== REQUIREMENT ==
Which lines of the data hold the word "succeeds"? Copy all of them.

== RECORDS SUPPLIED ==
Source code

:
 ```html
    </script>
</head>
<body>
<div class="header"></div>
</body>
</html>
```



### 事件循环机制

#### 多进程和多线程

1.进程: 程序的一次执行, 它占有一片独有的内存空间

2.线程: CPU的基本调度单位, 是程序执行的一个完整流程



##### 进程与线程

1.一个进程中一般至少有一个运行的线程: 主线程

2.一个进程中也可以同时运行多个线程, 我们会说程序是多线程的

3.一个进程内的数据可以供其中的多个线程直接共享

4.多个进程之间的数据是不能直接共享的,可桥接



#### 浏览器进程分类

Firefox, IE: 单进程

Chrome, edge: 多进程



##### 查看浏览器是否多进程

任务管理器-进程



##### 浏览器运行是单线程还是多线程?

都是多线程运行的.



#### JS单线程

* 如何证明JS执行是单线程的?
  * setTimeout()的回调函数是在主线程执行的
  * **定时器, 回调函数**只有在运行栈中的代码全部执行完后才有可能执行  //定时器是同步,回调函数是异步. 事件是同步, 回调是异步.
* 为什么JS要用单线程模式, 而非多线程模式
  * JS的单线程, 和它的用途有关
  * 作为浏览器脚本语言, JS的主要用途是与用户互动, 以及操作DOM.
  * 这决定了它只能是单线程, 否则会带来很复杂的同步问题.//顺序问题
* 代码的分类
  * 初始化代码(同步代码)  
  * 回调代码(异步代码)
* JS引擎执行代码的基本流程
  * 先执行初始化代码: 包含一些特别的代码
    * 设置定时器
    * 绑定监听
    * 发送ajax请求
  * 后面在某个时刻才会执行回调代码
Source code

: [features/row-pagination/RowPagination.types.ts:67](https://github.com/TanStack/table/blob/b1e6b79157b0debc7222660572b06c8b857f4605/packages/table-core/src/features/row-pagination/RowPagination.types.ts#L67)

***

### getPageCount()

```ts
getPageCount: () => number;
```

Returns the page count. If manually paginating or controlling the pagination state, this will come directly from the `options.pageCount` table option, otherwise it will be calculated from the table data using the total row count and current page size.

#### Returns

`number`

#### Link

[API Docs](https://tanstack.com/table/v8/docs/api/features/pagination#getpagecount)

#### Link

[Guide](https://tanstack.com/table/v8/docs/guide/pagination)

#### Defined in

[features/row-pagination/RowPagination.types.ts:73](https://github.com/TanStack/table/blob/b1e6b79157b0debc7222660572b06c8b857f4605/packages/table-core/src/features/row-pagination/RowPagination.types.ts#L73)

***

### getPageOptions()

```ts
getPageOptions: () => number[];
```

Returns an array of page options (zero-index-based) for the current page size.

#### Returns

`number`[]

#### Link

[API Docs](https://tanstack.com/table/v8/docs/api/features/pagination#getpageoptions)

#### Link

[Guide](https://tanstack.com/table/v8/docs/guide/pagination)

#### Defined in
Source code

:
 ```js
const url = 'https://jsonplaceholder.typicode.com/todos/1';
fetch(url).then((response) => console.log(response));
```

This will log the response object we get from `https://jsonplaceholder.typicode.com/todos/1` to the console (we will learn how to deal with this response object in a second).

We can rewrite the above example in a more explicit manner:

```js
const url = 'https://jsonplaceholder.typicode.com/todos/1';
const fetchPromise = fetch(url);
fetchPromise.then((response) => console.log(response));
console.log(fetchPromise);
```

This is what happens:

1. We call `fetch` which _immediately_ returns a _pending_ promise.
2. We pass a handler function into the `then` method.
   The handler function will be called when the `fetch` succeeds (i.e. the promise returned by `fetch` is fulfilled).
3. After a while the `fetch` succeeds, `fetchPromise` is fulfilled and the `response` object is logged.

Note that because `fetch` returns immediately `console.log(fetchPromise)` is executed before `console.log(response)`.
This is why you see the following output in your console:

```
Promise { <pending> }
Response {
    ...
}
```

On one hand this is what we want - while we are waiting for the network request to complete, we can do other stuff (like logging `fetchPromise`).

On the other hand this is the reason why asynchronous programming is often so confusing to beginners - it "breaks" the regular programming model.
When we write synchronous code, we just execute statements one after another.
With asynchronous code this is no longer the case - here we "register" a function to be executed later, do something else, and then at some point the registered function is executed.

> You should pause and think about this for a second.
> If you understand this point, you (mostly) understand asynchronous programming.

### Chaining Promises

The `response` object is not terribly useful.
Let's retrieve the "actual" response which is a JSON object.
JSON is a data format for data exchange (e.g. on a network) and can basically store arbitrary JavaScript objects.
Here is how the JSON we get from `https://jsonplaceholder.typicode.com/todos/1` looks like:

--

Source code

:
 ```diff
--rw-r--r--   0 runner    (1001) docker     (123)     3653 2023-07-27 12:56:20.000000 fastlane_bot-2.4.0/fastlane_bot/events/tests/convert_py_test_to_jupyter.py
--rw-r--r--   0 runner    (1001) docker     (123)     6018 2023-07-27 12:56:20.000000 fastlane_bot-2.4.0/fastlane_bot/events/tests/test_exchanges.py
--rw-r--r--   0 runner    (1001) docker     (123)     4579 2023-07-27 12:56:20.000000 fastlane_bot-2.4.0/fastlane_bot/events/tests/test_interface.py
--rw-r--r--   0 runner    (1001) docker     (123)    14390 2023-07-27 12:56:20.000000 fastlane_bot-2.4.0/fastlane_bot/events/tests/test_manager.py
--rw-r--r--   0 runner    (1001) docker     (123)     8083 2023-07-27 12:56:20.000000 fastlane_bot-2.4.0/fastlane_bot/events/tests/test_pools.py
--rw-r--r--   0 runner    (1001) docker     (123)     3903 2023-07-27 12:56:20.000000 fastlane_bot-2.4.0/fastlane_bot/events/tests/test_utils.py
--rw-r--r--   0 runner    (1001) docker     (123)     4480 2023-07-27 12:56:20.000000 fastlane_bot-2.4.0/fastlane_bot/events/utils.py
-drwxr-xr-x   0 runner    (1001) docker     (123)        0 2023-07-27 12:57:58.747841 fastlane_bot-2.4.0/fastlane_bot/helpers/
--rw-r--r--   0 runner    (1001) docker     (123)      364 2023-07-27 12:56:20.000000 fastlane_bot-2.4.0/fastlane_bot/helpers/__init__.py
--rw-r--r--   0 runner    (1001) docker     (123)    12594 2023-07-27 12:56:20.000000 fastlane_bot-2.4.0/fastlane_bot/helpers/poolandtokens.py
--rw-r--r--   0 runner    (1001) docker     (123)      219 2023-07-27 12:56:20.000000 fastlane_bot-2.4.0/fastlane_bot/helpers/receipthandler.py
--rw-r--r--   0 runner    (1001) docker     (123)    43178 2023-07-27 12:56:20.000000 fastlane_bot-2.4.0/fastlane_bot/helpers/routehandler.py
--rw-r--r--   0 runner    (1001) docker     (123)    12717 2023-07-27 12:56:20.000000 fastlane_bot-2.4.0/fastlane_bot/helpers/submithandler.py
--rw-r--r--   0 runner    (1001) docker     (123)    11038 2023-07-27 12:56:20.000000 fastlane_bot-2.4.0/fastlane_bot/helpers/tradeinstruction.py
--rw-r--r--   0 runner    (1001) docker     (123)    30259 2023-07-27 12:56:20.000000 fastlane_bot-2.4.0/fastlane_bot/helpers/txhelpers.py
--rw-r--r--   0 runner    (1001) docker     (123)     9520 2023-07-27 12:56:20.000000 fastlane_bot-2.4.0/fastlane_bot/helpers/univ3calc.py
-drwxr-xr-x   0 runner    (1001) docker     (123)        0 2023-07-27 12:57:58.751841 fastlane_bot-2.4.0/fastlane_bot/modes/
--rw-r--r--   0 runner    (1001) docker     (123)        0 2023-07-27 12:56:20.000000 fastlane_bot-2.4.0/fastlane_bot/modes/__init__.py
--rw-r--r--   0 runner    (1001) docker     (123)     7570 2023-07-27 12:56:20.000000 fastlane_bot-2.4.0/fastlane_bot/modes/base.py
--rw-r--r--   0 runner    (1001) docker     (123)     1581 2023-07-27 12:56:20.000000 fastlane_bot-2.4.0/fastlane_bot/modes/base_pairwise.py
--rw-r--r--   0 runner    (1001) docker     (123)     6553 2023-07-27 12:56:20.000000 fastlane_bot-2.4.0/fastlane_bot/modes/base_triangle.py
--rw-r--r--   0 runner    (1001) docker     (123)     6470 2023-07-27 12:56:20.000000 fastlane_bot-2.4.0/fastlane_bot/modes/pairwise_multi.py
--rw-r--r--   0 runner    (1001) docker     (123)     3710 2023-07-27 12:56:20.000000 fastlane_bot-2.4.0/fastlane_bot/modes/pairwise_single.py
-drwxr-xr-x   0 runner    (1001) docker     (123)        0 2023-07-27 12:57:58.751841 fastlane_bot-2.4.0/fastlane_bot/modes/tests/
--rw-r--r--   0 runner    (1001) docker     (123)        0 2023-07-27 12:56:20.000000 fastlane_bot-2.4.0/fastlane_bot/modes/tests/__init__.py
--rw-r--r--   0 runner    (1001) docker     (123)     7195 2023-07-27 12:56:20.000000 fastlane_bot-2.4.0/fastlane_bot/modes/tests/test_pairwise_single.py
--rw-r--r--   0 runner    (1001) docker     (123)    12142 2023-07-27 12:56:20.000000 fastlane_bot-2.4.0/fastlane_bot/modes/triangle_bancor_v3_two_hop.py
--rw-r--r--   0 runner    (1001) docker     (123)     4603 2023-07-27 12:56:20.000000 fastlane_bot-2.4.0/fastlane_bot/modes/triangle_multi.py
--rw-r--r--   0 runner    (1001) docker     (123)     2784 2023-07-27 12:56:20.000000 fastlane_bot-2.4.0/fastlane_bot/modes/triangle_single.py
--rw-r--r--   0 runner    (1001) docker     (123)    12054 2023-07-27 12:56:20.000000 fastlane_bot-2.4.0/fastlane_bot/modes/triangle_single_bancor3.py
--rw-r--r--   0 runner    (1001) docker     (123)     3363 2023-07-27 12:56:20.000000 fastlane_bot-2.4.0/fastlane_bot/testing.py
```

--

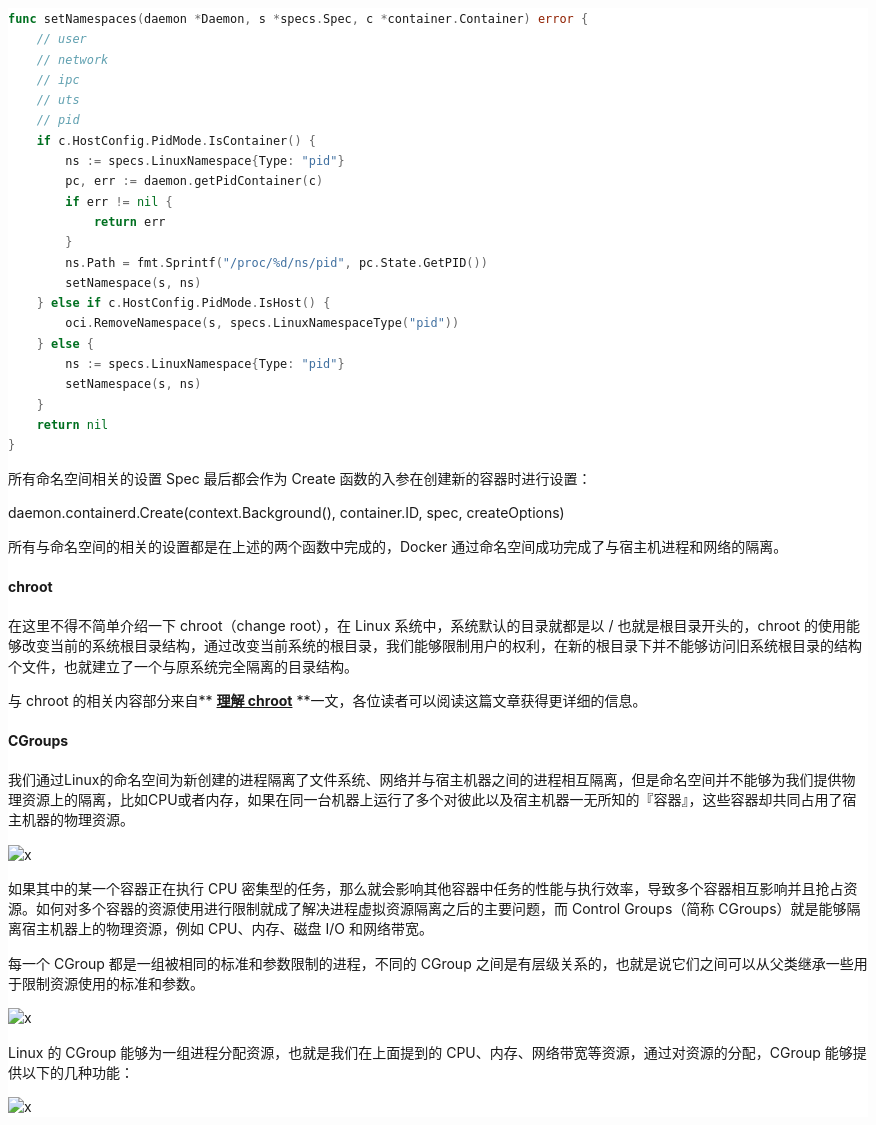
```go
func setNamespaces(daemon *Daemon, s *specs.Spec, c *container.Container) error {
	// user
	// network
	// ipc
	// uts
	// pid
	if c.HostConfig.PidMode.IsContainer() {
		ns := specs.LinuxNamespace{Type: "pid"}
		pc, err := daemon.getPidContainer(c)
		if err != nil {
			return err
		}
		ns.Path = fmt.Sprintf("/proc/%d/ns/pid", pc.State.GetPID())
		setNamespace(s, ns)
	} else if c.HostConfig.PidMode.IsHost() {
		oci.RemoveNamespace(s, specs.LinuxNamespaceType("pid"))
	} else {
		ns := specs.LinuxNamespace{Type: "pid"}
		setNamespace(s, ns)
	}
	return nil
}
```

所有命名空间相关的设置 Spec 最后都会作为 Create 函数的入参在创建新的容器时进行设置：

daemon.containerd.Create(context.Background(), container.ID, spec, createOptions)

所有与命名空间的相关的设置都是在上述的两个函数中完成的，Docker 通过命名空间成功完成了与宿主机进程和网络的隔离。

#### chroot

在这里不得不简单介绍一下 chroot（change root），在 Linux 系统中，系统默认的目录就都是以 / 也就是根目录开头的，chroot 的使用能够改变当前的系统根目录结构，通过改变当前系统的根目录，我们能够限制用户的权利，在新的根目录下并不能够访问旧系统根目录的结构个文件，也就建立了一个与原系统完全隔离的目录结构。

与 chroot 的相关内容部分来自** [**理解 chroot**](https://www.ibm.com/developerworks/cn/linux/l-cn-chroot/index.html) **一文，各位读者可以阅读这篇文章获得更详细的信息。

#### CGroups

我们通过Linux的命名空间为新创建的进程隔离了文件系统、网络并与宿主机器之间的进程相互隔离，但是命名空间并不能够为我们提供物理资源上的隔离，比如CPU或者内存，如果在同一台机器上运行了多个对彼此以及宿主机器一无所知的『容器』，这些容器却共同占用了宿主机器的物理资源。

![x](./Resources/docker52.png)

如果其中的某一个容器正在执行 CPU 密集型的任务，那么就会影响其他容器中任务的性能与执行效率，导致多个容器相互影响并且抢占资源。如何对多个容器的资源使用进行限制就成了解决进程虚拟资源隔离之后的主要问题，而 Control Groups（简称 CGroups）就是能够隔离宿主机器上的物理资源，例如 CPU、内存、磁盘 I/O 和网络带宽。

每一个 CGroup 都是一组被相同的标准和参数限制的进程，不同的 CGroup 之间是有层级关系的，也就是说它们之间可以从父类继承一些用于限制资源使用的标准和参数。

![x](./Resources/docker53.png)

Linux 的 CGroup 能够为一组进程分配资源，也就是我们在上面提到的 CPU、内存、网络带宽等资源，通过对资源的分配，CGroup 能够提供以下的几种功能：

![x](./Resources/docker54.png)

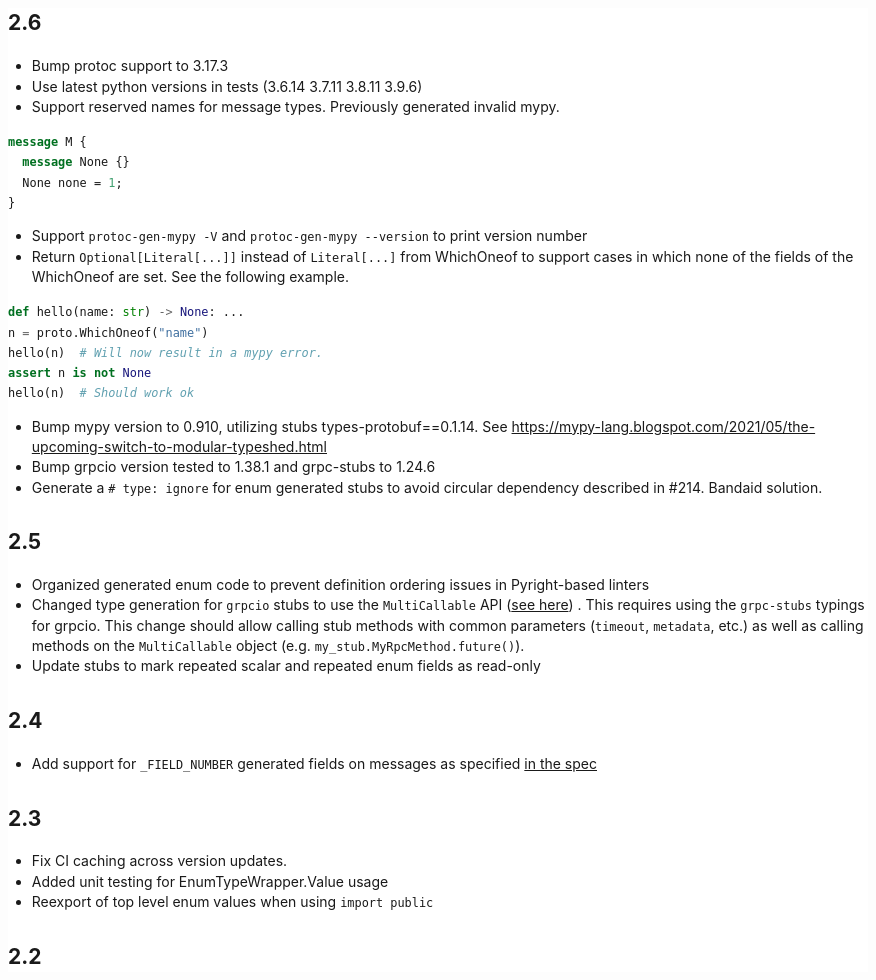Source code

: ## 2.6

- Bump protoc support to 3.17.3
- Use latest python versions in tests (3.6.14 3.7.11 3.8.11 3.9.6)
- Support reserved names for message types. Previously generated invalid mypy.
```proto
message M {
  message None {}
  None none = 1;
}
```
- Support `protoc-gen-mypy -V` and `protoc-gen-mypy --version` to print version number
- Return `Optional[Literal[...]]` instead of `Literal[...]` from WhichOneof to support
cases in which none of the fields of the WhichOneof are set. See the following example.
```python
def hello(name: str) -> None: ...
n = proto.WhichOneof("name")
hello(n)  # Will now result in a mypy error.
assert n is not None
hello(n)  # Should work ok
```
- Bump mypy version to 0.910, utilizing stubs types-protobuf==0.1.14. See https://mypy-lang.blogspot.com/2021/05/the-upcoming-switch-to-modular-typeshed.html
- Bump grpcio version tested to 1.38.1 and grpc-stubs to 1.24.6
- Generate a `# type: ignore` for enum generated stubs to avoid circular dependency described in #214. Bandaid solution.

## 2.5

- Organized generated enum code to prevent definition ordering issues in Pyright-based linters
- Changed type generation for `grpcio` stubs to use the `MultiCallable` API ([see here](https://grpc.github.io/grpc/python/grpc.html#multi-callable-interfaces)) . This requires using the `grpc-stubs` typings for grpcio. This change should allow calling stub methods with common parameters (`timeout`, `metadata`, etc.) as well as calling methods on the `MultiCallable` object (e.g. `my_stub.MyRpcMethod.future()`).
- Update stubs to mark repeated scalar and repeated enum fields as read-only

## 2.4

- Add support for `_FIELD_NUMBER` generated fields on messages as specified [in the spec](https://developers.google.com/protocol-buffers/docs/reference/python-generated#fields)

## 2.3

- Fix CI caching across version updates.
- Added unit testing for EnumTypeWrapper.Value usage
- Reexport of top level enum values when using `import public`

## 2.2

== OUTPUT FOR THIS EXERCISE ==
   The handler function will be called when the `fetch` succeeds (i.e. the promise returned by `fetch` is fulfilled).
3. After a while the `fetch` succeeds, `fetchPromise` is fulfilled and the `response` object is logged.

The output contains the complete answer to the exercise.